Neuropathic pain syndrome is characterized by chronic, stimulus-independent pain sensation accompanied by hyperalgesia/allodynia and paresthesia. Fibromyalgia (FM) syndrome displays such features. The Leeds Assessment of Neuropathic Symptoms and Signs (LANSS) Pain Scale is an instrument developed and validated to recognize neuropathic pain and set it apart from nociceptive pain.

METHODS

This study assessed the responses of patients with FM versus patients with rheumatoid arthritis (RA) to the LANSS Pain Scale questionnaire.

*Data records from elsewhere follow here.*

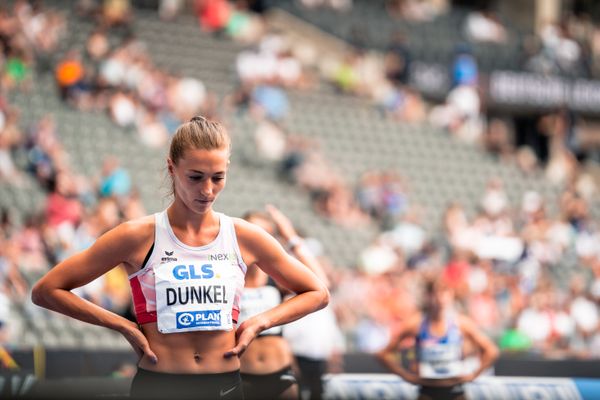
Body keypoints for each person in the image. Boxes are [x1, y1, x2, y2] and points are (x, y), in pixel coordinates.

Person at [31, 116, 329, 400]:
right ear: (172, 168)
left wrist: (259, 323)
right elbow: (46, 290)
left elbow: (318, 292)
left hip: (224, 385)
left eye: (218, 177)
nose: (207, 190)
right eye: (196, 177)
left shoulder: (243, 235)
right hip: (160, 385)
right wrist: (123, 325)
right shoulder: (137, 235)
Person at [238, 205, 329, 400]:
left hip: (280, 373)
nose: (259, 240)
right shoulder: (230, 276)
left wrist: (291, 237)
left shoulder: (276, 280)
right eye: (254, 231)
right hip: (240, 374)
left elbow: (321, 284)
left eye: (266, 234)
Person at [376, 277, 499, 400]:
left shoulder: (460, 323)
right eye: (435, 294)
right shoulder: (416, 323)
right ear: (428, 296)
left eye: (444, 293)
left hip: (455, 389)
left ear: (451, 295)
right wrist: (406, 376)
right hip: (427, 390)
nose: (440, 299)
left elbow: (491, 351)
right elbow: (383, 353)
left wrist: (473, 375)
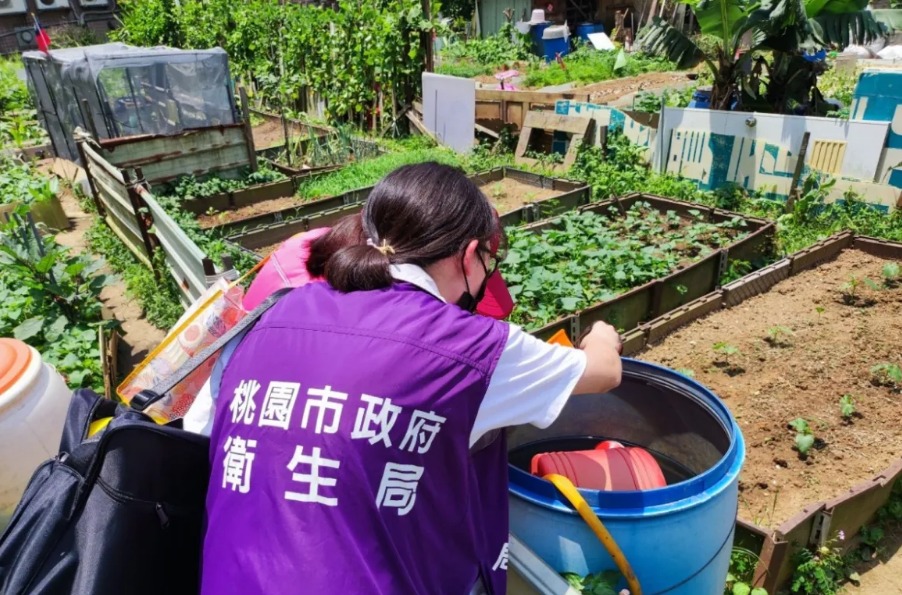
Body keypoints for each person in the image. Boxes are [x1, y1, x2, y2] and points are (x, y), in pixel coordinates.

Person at [196, 162, 622, 595]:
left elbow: (206, 431)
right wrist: (602, 335)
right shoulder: (467, 345)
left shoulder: (273, 313)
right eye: (491, 263)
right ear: (470, 255)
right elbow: (605, 373)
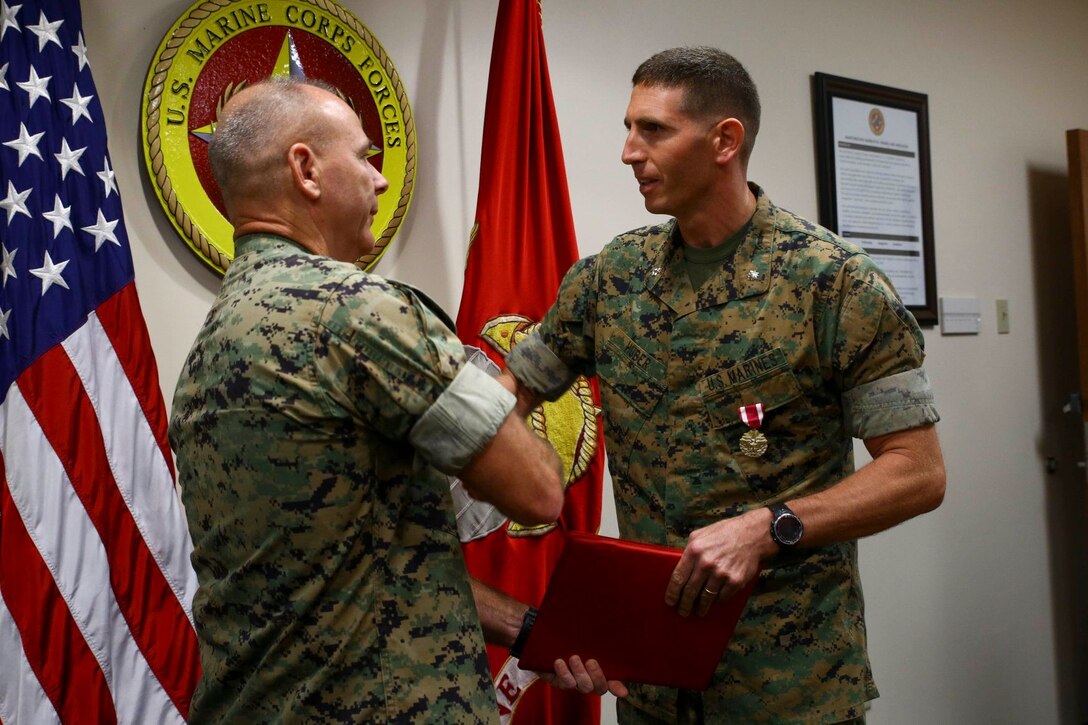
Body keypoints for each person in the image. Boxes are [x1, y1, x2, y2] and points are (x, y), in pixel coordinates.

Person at [503, 46, 947, 723]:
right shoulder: (611, 277)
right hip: (651, 682)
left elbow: (918, 471)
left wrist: (771, 527)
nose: (628, 151)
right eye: (629, 127)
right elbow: (511, 395)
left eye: (652, 130)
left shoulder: (832, 283)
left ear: (724, 140)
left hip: (789, 688)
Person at [169, 77, 566, 723]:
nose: (379, 181)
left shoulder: (211, 347)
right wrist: (529, 374)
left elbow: (354, 561)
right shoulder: (357, 312)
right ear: (306, 168)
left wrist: (528, 627)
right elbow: (537, 492)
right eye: (362, 156)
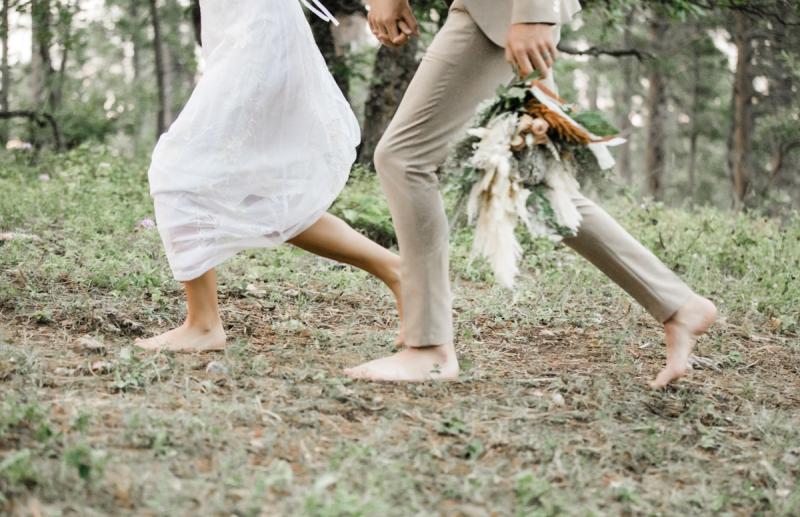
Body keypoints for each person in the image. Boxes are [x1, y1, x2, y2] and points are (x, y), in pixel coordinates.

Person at [344, 0, 717, 388]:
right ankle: (678, 304)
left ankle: (429, 349)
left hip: (500, 12)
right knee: (537, 181)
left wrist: (533, 13)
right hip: (506, 15)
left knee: (404, 158)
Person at [135, 0, 404, 352]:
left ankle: (202, 325)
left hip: (258, 33)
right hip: (236, 33)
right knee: (257, 192)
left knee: (178, 171)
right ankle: (397, 271)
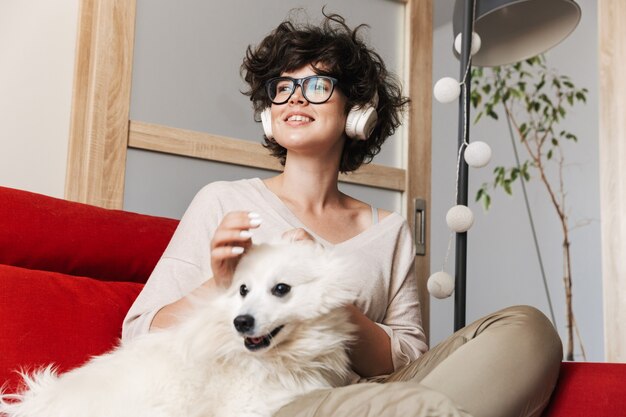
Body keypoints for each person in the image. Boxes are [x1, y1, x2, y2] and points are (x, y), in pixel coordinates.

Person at [123, 10, 562, 417]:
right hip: (278, 397)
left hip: (381, 393)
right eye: (282, 87)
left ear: (358, 113)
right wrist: (221, 286)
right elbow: (141, 332)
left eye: (316, 86)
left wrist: (327, 291)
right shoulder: (223, 201)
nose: (295, 98)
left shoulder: (389, 230)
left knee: (528, 328)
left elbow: (409, 357)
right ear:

Twenty patients with FM and 20 patients with RA answered the Fibromyalgia Impact Questionnaire and LANSS Pain Scale questions related to the following neuropathic sensory disturbance domains: dysesthetic, autonomic, evoked, paroxysmal, and thermal.

RESULTS

Pain severity was similar in both groups according to visual analog scale values (5.3 +/- 3.0 for FM v 5.4 +/- 3.1 for RA). There were sharp differences between FM and RA groups in the percentage of affirmative responses to 4 of 5 sensory disturbance questions: dysesthetic (95 v 30), evoked (95 v 35), paroxysmal (90 v 15), and thermal (90 v 20); P <.0001 for each comparison.

CONCLUSIONS

The high prevalence of associated sensory disturbances supports the notion that FM is a neuropathic pain syndrome.

CLINICAL RELEVANCE

The LANSS Pain Scale items may become a useful, easily applied bedside test to differentiate FM pain from the nociceptive pain present in RA and in similar arthritic illnesses.

摘要

目的

神经性疼痛综合征的特征是慢性、与刺激无关的疼痛感觉,并伴有痛觉过敏/异常性疼痛和感觉异常。纤维肌痛(FM)综合征也表现出这些特征。利兹神经病理性症状和体征评估(LANSS)疼痛量表是一种经过开发和验证的工具,用于识别神经性疼痛并将其与伤害性疼痛区分开来。

方法

本研究评估了FM患者与类风湿关节炎(RA)患者对LANSS疼痛量表问卷的反应。20例FM患者和20例RA患者回答了纤维肌痛影响问卷以及与以下神经性感觉障碍领域相关的LANSS疼痛量表问题:感觉异常性、自主性、诱发性、发作性和热感。

结果

根据视觉模拟量表值,两组的疼痛严重程度相似(FM组为5.3±3.0,RA组为5.4±3.1)。FM组和RA组在对5个感觉障碍问题中的4个问题的肯定回答百分比上存在显著差异:感觉异常性(95%对30%)、诱发性(95%对35%)、发作性(90%对15%)和热感(90%对20%);每次比较P<.0001。

结论

相关感觉障碍的高患病率支持了FM是一种神经性疼痛综合征的观点。

临床意义

LANSS疼痛量表项目可能成为一种有用的、易于应用的床边测试,以区分FM疼痛与RA及类似关节炎疾病中存在的伤害性疼痛。